Lo-Dash Differences¶
Naming Conventions¶
pydash adheres to the following conventions:
- Function names use snake_case instead of camelCase.
- Any Lo-Dash function that shares its name with a reserved Python keyword will have an _ appended after it (e.g. filter in Lo-Dash would be filter_ in pydash.
- Lo-Dash’s toArray() is pydash’s to_list().
- Lo-Dash’s functions() is pydash’s callables(). This particular name difference was chosen in order to allow for the functions.py module file to exist at root of the project. Previously, functions.py existed in pydash/api/ but in v2.0.0, it was decided to move everything in api/ to pydash/. Therefore, In to avoid import ambiguities, the functions() function was renamed.
Callbacks¶
As of v2.0.0, callback functions no longer need to handle all possible arguments. Prior to v2.0.0, callbacks had to define all arguments or have star-args:
# Valid in v1
def mycallback(item, value, obj):
pass
# Valid in v1
def mycallback(item, *args):
pass
# Invalid in v1
def mycallback(item):
pass
But in v2.0.0 partial callback signatures are handled properly:
# Valid in v2
def mycallback(item, value, obj):
pass
# Valid in v2
def mycallback(item, *args):
pass
# Valid in v2
def mycallback(item):
pass
Extra Aliases¶
The following extra function aliases exist in pydash but not in Lo-Dash:
Extra Functions¶
In addition to porting Lo-Dash, pydash contains functions found in lodashcontrib, lodashdeep, and lodashmath.
The following functions exist in pydash but not in Lo-Dash:
- pydash.numerical.add(), pydash.numerical.sum_()
- pydash.arrays.append(), pydash.arrays.push()
- pydash.numerical.average(), pydash.numerical.avg(), pydash.numerical.mean()
- pydash.arrays.cat(), pydash.arrays.concat()
- pydash.functions.conjoin()
- pydash.objects.deep_get()
- pydash.objects.deep_has()
- pydash.objects.deep_map_values()
- pydash.collections.deep_pluck()
- pydash.objects.deep_property(), - pydash.objects.deep_prop()
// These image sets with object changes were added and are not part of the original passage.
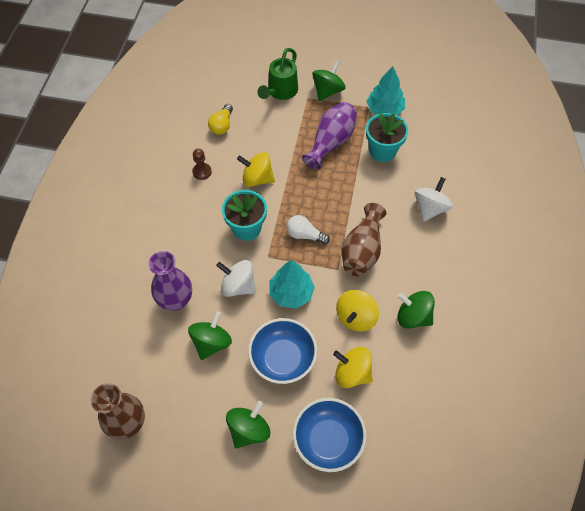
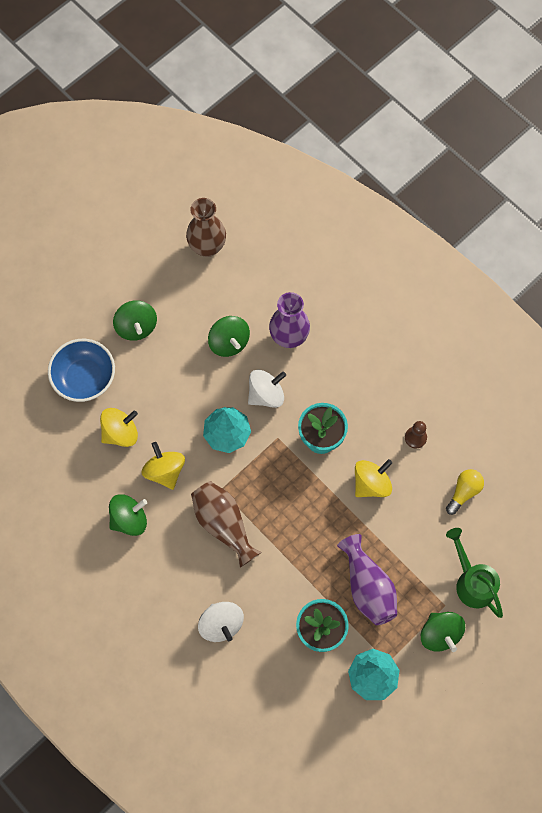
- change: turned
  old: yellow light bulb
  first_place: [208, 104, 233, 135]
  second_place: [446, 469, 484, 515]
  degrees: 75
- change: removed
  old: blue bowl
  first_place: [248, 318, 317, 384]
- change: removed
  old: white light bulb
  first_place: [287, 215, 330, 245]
- pydash.objects.deep_set()
- pydash.functions.disjoin()
- pydash.strings.explode()
- pydash.objects.get_path()
- pydash.objects.has_path()
- pydash.strings.implode()
- pydash.arrays.intercalate()
- pydash.arrays.interleave()
- pydash.arrays.intersperse()
- pydash.predicates.is_associative()
- pydash.predicates.is_even()
- pydash.predicates.is_float()
- pydash.predicates.is_decreasing()
- pydash.predicates.is_increasing()
- pydash.predicates.is_indexed()
- pydash.predicates.is_instance_of()
- pydash.predicates.is_integer()
- pydash.predicates.is_json()
- pydash.predicates.is_monotone()
- pydash.predicates.is_negative()
- pydash.predicates.is_odd()
- pydash.predicates.is_positive()
- pydash.predicates.is_strictly_decreasing()
- pydash.predicates.is_strictly_increasing()
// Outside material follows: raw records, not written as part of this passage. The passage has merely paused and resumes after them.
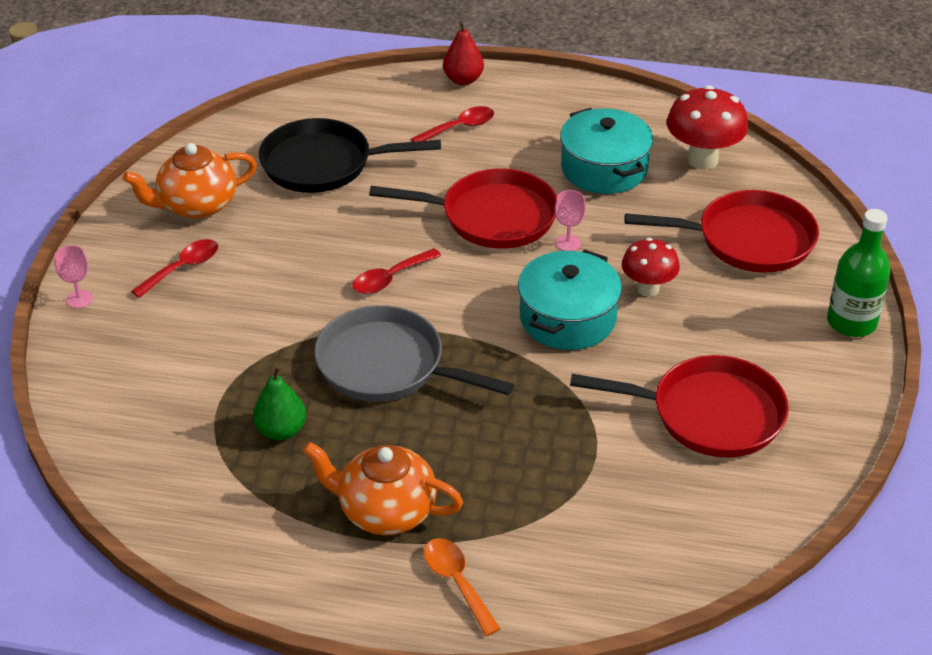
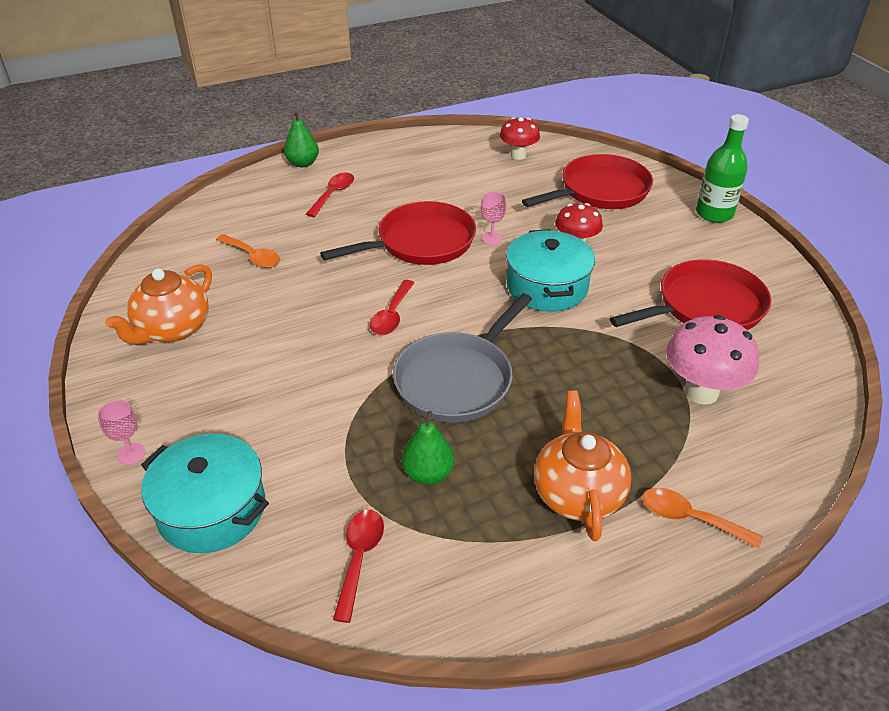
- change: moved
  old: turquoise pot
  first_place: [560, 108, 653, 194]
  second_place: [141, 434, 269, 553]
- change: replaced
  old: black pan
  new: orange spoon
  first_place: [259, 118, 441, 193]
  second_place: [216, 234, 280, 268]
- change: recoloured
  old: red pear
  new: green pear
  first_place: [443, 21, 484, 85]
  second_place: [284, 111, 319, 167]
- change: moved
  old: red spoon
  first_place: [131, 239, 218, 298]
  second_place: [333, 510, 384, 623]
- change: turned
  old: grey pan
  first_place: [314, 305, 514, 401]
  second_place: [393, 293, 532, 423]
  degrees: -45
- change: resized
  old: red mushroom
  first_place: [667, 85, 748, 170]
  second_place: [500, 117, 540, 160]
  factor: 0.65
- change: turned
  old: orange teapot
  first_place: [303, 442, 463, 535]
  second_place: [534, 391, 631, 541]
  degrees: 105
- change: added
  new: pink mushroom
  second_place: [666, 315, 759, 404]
- pydash.predicates.is_zero()
- pydash.functions.iterated()
- pydash.arrays.join()
- pydash.functions.juxtapose()
- pydash.arrays.mapcat()
- pydash.collections.mapiter()
- pydash.numerical.median()
- pydash.numerical.moving_average(), pydash.numerical.moving_avg()
- pydash.arrays.pop()
- pydash.numerical.power(), pydash.numerical.pow_()
- pydash.collections.reductions()
- pydash.collections.reductions_right()
- pydash.objects.rename_keys()
- pydash.arrays.reverse()
- pydash.numerical.round_(), pydash.numerical.curve()
- pydash.numerical.scale()
- pydash.objects.set_path()
- pydash.arrays.shift()
- pydash.numerical.slope()
- pydash.arrays.sort()
- pydash.arrays.splice()
- pydash.arrays.split_at()
- pydash.numerical.std_deviation(), pydash.numerical.sigma()
- pydash.objects.to_string()
- pydash.numerical.transpose()
- pydash.arrays.unshift()
- pydash.objects.update_path()
- pydash.strings.url()
- pydash.numerical.variance()
- pydash.numerical.zscore()
Function Behavior¶
Some of pydash’s functions behave differently:
- pydash.utilities.memoize() uses all passed in arguments as the cache key by default instead of only using the first argument.
Templating¶
- pydash doesn’t have template(). See Templating for more details.